On 06/04/18 08:52, Juergen Gross wrote:
> Instead of switching XPTI globally on or off add a per-domain flag for
> that purpose. This allows to modify the xpti boot parameter to support
> running dom0 without Meltdown mitigations. Using "xpti=nodom0" as boot
> parameter will achieve that.
>
> Move the xpti boot parameter handling to xen/arch/x86/pv/domain.c as
> it is pv-domain specific.
>
> Signed-off-by: Juergen Gross <jgr...@suse.com>
> Reviewed-by: Jan Beulich <jbeul...@suse.com>
> ---
> V3:
> - latch get_cpu_info() return value in variable (Jan Beulich)
> - call always xpti_domain_init() for pv dom0 (Jan Beulich)
> - add __init annotations (Jan Beulich)
> - drop per domain XPTI message (Jan Beulich)
> - document xpti=default support (Jan Beulich)
> - move domain xpti flag into a padding hole (Jan Beulich)
> ---
>  docs/misc/xen-command-line.markdown | 10 ++++-
>  xen/arch/x86/domctl.c               |  4 ++
>  xen/arch/x86/mm.c                   | 12 +++++-
>  xen/arch/x86/pv/dom0_build.c        |  3 ++
>  xen/arch/x86/pv/domain.c            | 77 
> +++++++++++++++++++++++++++++++++++++
>  xen/arch/x86/setup.c                | 20 +---------
>  xen/arch/x86/smpboot.c              |  4 +-
>  xen/arch/x86/x86_64/entry.S         |  2 +
>  xen/include/asm-x86/current.h       |  3 +-
>  xen/include/asm-x86/domain.h        |  3 ++
>  xen/include/asm-x86/pv/domain.h     |  4 ++
>  11 files changed, 118 insertions(+), 24 deletions(-)
>
> diff --git a/docs/misc/xen-command-line.markdown 
> b/docs/misc/xen-command-line.markdown
> index b353352adf..79be9a6ba5 100644
> --- a/docs/misc/xen-command-line.markdown
> +++ b/docs/misc/xen-command-line.markdown
> @@ -1955,7 +1955,7 @@ clustered mode.  The default, given no hint from the 
> **FADT**, is cluster
>  mode.
>  
>  ### xpti
> -> `= <boolean>`
> +> `= default | nodom0 | <boolean>`
>  
>  > Default: `false` on AMD hardware
>  > Default: `true` everywhere else
> @@ -1963,6 +1963,14 @@ mode.
>  Override default selection of whether to isolate 64-bit PV guest page
>  tables.
>  
> +`true` activates page table isolation even on AMD hardware.
> +
> +`false` deactivates page table isolation on all systems.
> +
> +`default` sets the default behaviour.
> +
> +`nodom0` deactivates page table isolation for dom0. 

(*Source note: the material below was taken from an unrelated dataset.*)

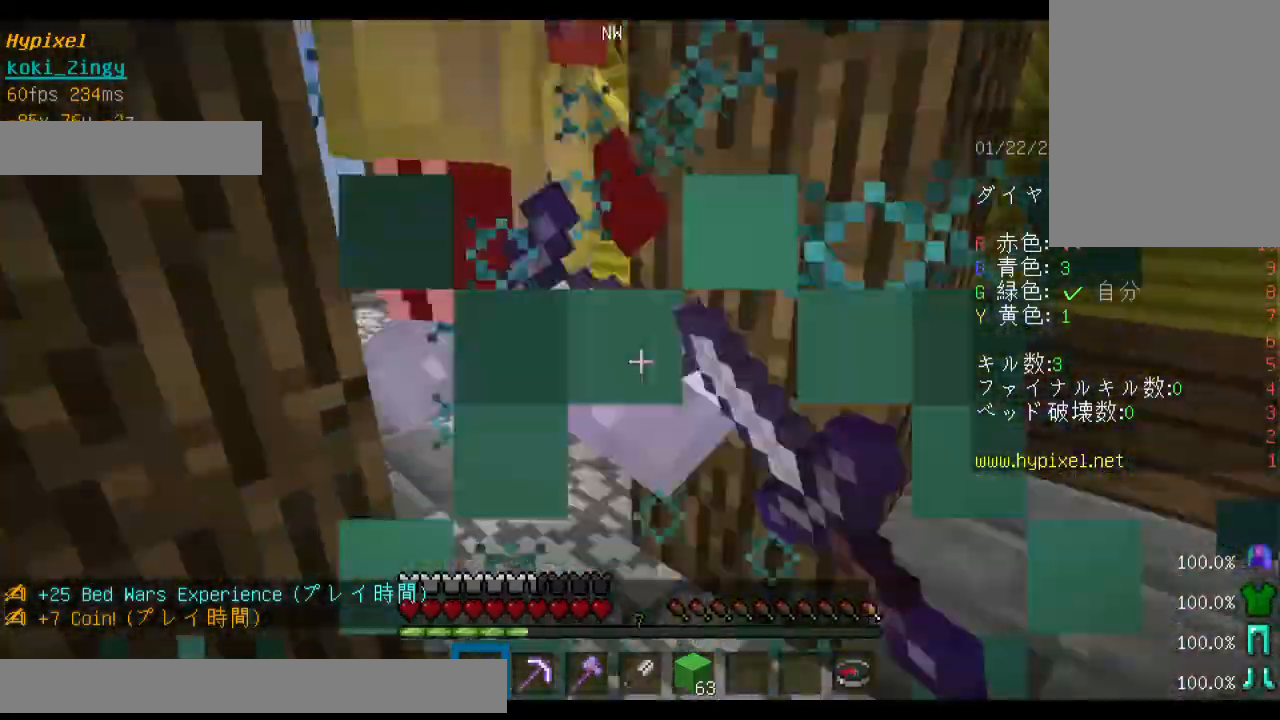
{"keys": [], "mouse": ["left"], "events": [[33, "mouse_left", "up"], [100, "mouse_left", "down"], [200, "mouse_left", "up"], [233, "mouse_left", "down"], [333, "mouse_left", "up"], [400, "w", "down"], [433, "mouse_left", "down"], [500, "w", "up"]]}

Thinking more about this, a simple set of options like this is
insufficiently expressive.  What if I'd like to run domU's but not dom0
with XPTI on AMD hardware?

How about `= List of [ <boolean>, dom0=bool ]`

which allows for selecting dom0 independently of the general default. 
It also avoids the somewhat odd "nodom0" which doesn't match our
prevailing style of "no-" prefixes for boolean options.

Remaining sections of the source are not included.